Although this may seem like a major consumer victory, Nestlé are still linked to unsustainable palm oil production through their partnership with Indofood. In a recent report by Rainforest Action Network, Indofood has also been exposed for child labour, poverty wages and destruction of orangutan habitat. Campaign group SumOfUs are now campaigning for Nestlé to end their partnership with Indofood and maintain their sustainability promises.
At a time when there is growing public concern about the impact of unethical business practices, consumers have the power to hold corporations to account and campaign for them to change.
Although boycotts often focus on taking ‘action through inaction’ and encouraging consumers to spend their money elsewhere, the true impact is not about affecting the bottom line, but rather influencing the brand reputation. A company’s brand is what connects with consumers and putting this at risk can encourage a much needed conversation about corporate ethics.
Once involved in an ethical scandal, it can be difficult for consumers to forget a brand’s association with the issue – and this can force the corporation to take action.
In the 1990s, multi-billion dollar sportswear brand Nike faced a consumer boycott over child labour practices.
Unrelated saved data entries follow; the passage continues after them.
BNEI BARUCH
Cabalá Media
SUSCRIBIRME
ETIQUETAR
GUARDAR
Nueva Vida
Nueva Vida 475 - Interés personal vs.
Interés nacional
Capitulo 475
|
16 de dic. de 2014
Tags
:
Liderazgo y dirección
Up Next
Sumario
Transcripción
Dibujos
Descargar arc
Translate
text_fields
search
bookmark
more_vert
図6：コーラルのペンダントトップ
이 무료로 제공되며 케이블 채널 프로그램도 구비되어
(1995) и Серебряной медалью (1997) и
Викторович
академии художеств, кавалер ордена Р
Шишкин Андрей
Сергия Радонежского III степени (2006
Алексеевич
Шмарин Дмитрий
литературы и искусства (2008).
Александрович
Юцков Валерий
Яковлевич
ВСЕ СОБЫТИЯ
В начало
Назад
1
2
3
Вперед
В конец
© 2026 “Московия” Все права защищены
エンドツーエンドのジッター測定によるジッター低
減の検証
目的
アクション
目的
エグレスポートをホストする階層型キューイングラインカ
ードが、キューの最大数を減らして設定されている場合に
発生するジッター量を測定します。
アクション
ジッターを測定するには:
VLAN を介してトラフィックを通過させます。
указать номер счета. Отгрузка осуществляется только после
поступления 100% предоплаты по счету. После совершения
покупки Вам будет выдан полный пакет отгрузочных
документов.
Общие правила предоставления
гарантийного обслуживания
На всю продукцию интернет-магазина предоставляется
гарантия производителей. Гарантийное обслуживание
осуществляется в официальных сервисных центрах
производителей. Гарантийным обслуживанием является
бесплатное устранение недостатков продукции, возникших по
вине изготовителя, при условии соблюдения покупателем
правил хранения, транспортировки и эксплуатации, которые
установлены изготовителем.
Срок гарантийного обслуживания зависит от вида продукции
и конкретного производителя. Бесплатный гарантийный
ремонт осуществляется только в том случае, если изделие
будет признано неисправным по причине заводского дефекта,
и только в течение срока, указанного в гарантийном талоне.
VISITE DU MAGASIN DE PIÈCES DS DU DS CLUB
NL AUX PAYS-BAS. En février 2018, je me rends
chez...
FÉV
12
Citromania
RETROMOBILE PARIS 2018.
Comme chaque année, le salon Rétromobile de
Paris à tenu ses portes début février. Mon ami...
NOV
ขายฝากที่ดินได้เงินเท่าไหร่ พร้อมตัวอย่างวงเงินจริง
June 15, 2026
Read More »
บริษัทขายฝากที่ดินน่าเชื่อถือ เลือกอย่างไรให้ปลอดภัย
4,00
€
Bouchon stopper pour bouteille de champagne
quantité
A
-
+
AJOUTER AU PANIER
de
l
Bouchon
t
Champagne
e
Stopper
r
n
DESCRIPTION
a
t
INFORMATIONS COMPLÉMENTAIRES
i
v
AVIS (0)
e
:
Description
The immediate loss of sales had a significant short-term impact (in 1998 the company’s global earnings dropped by 69%), but it was the lasting damage to the brand that had the real consequences.
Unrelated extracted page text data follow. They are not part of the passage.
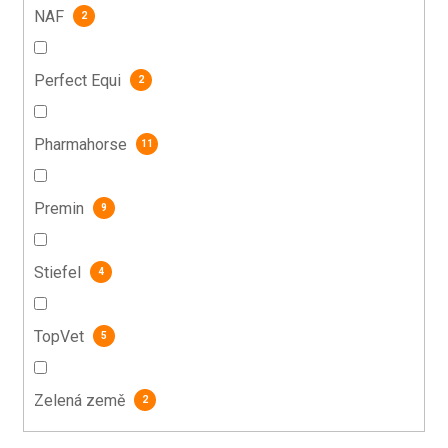
NAF
2
Perfect Equi
2
Pharmahorse
11
Premin
9
Stiefel
4
TopVet
5
Zelená země
2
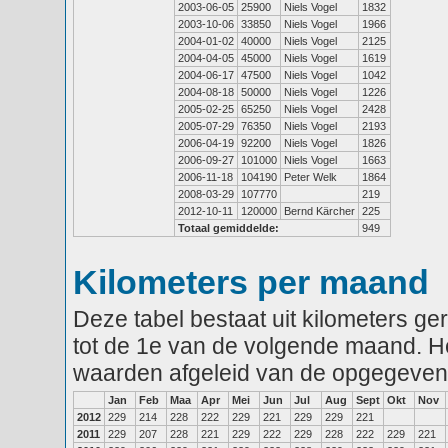
2003-06-05
25900
Niels Vogel
1832
2003-10-06
33850
Niels Vogel
1966
2004-01-02
40000
Niels Vogel
2125
2004-04-05
45000
Niels Vogel
1619
2004-06-17
47500
Niels Vogel
1042
2004-08-18
50000
Niels Vogel
1226
2005-02-25
65250
Niels Vogel
2428
2005-07-29
76350
Niels Vogel
2193
2006-04-19
92200
Niels Vogel
1826
2006-09-27
101000
Niels Vogel
1663
2006-11-18
104190
Peter Welk
1864
2008-03-29
107770
219
2012-10-11
120000
Bernd Kärcher
225
Totaal gemiddelde:
949
Kilometers per maand
Deze tabel bestaat uit kilometers g
tot de 1e van de volgende maand. He
waarden afgeleid van de opgegeven
Jan
Feb
Maa
Apr
Mei
Jun
Jul
Aug
Sept
Okt
Nov
2012
229
214
228
222
229
221
229
229
221
2011
229
207
228
221
229
222
229
228
222
229
221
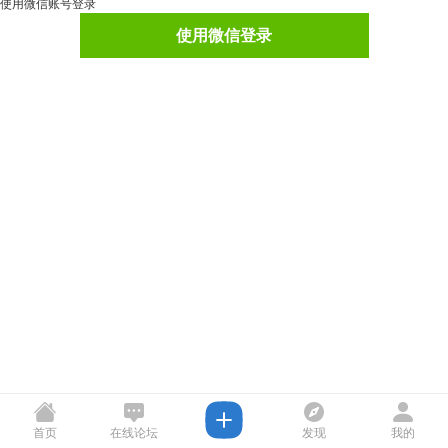
使用微信账号登录
使用微信登录
首页
在线论坛
发现
我的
The public demanded greater responsibility from Nike and they were forced to respond to consumer outrage. Nike is now committed to sustainability and they’ve built it into their growth strategy, also taking a leading role in tackling societal problems like childhood obesity and using Corporate Social Responsibility as a key competitive advantage.
Given the power that big businesses hold, it may seem impossible for ordinary consumers to effect change, but when they send a strong enough message corporations can, and often do, change their ways – especially when brand reputation and profit is at stake.
There is rising pressure on all businesses to become more socially responsible and environmentally sustainable and the consumer voice is a driving force in this transformation. Social media has amplified this social voice and given consumers a direct line of communication to major brands. Together, campaigners and consumers can challenge corporate power, and if they do it in the right way, business leaders are forced to listen.